* **EXERCISE PROMPT**:
Pick out every line in the rows below that contains the word "What", and copy each one. Case counts, so match capital and lowercase letters exactly.

* **MATERIAL PROVIDED**:
-.-.-

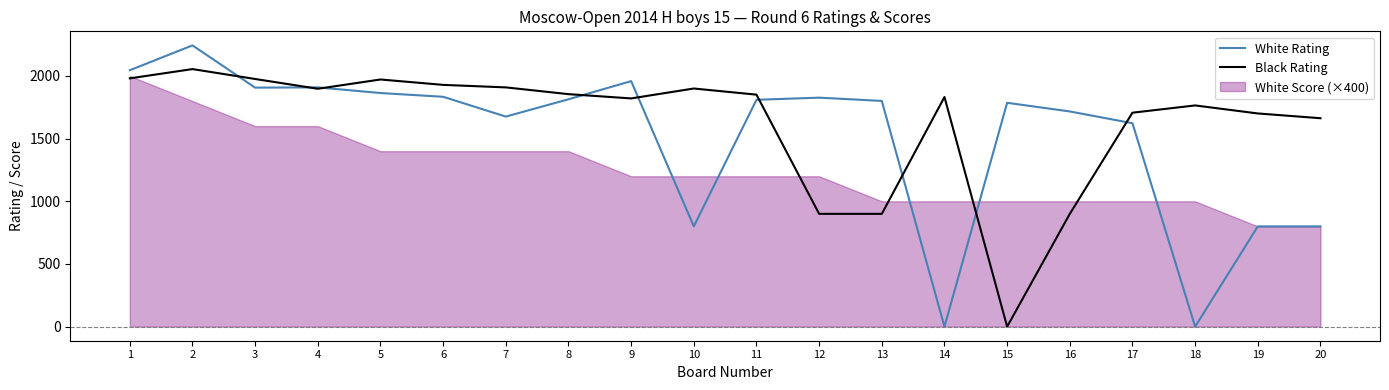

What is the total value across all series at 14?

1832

-.-.-

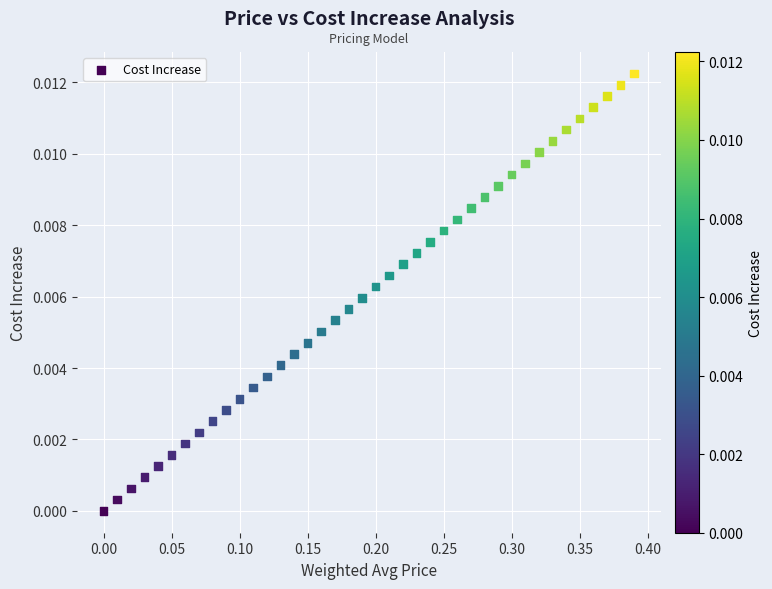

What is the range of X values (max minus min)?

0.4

-.-.-

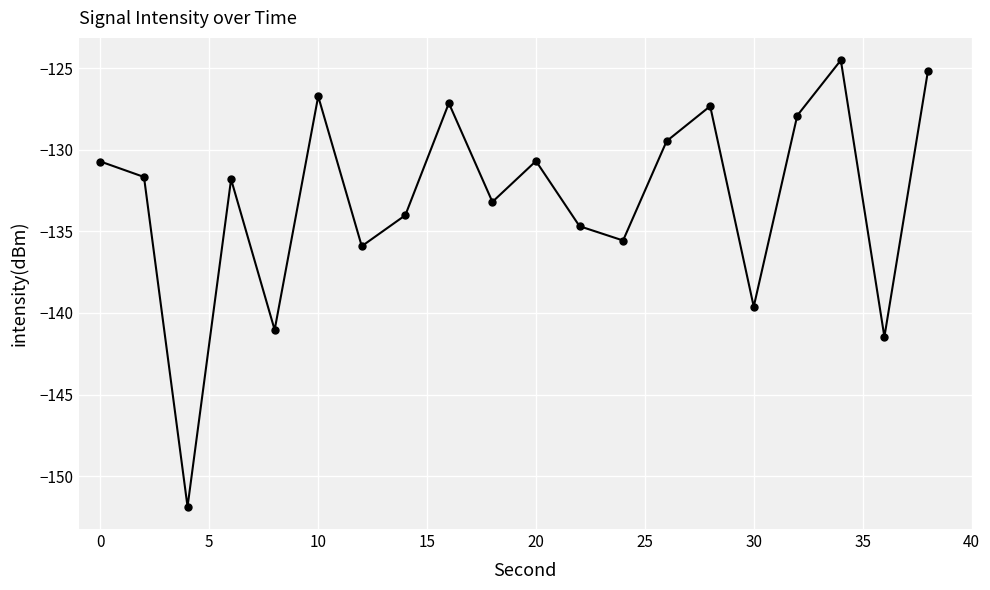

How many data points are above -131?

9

-.-.-

* **TASK RESULT**:
What is the total value across all series at 14?
What is the range of X values (max minus min)?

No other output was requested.